I also started reading Geoff Dyer’s Out Of Sheer Rage, and found myself laughing aloud on the Tube as a result. It’s his account of trying to write a book about DH Lawrence, and failing, and details all the procrastination and dithering and hindrances that occur along the way. At the start, he has the chance to move house to write the book, and can’t make up his mind where to go. Not just which area, but which country. This makes him sound quite privileged and fortunate, but his experiences are far from blissful. Early on he goes from Paris (too pricey) to Rome (too hot) and then spends six weeks on a beautiful Greek island, only to discover that after the first few days all the beauty puts him off writing, or doing anything at all. Apart from killing wasps. It’s very funny, and the procrastination thought-processes feel very familiar (Of course, I’m reading this book instead of getting on with my own writing).

I also read a Paris Review interview with the Cloud Atlas novelist David Mitchell, another British writer who’s lived in different countries: Japan and Ireland in particular.

So naturally I found myself thinking about how I’ve only ever lived in the UK (Suffolk, Bristol, London) and wondering whether I could or should give living abroad a go. I don’t have the immediate financial means to do so, but that never seems to stop people I know. Once determination takes over, they just find the money and get the sort of work which can be done on a laptop anywhere, or they take an English teaching job in the country they want to live in.

I don’t think I could do it alone. It would have to be through some external opportunity – such as the decisions of a partner (Dyer’s girlfriend in the book is an American with a flat in Rome). But I’m not the partner sort of person… (and if this were a film, the great relationship of my life would start in the next scene).

Tangier is one place I’ve thought about a lot, having gone there three times and being an ardent fan of its bohemian history. The summers would be difficult, though, given my aversion to heat – I even find London too hot in the summer. Stockholm is another favourite city which I’ve had some happy times in. So if we’re talking sheer fantasy, I’d quite like to try ‘dividing my time’ as they say on book jackets, between Stockholm and Tangier.

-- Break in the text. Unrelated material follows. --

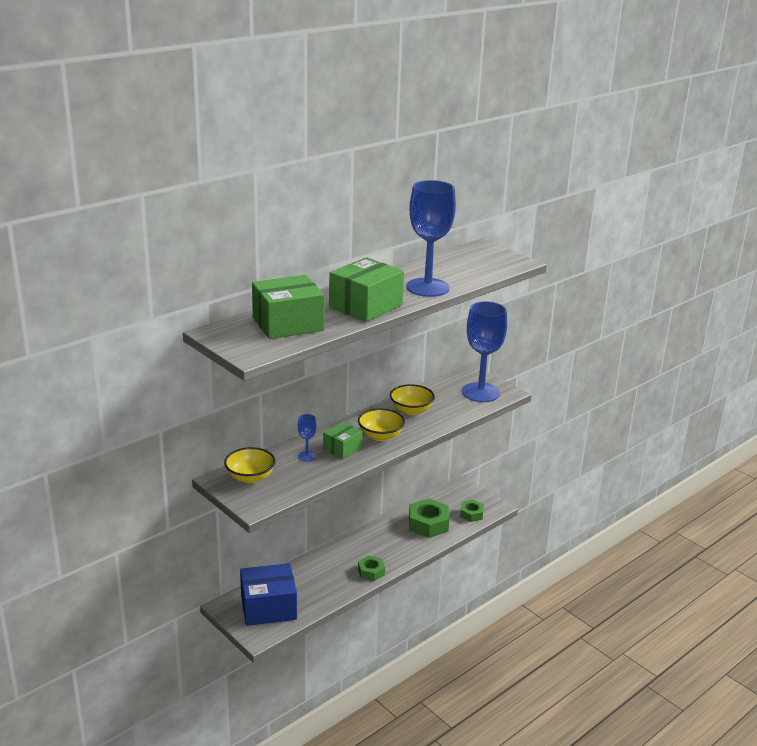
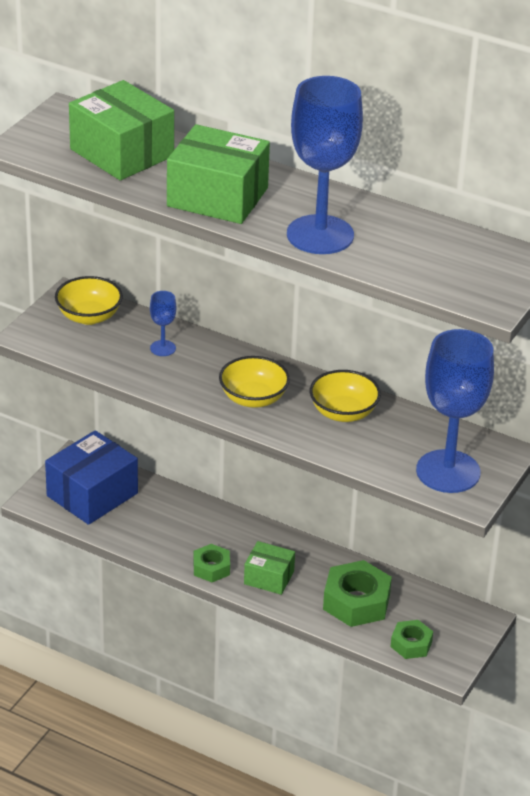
camera: 70 degrees right, 10 degrees up
blue box [240,563,297,626] -> blue box turned 75 degrees clockwise [45,430,138,525]
green box [323,422,363,459] -> green box moved to [244,541,295,595]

But who am I kidding? I’m such a Londoner. One thing I love about London is how I can suddenly decide to see a recent-ish film in a proper cinema and know it will be playing somewhere. Today I fancied seeing Midnight In Paris, the Woody Allen film. It’s been released on DVD now, but there was still one cinema showing it this evening – the Odeon Panton Street. About 50% full, too.

Quite apt to see it so soon after The Artist, given it’s another love letter to the 1920s. The Owen Wilson character is a  gushing fan of Paris during the Jazz Age, with its writers and artists – much like I am with the Tangier of the 50s and 60s. Through a bit of handy time-travelling, he gets to meet all the great names of the era before deciding which timezone – and which woman – he truly belongs to. Pure wish fulfilment (and the story is not entirely unlike the premise of the TV sitcom Goodnight Sweetheart), but a lot of fun. The actor playing the young Ernest Hemingway is particularly good, and in his brief scenes he threatens to steal the film.

Any film that expects its audience to get the following joke is fine by me:

“Wow, was that Djuna Barnes I was dancing with? No wonder she wanted to lead!”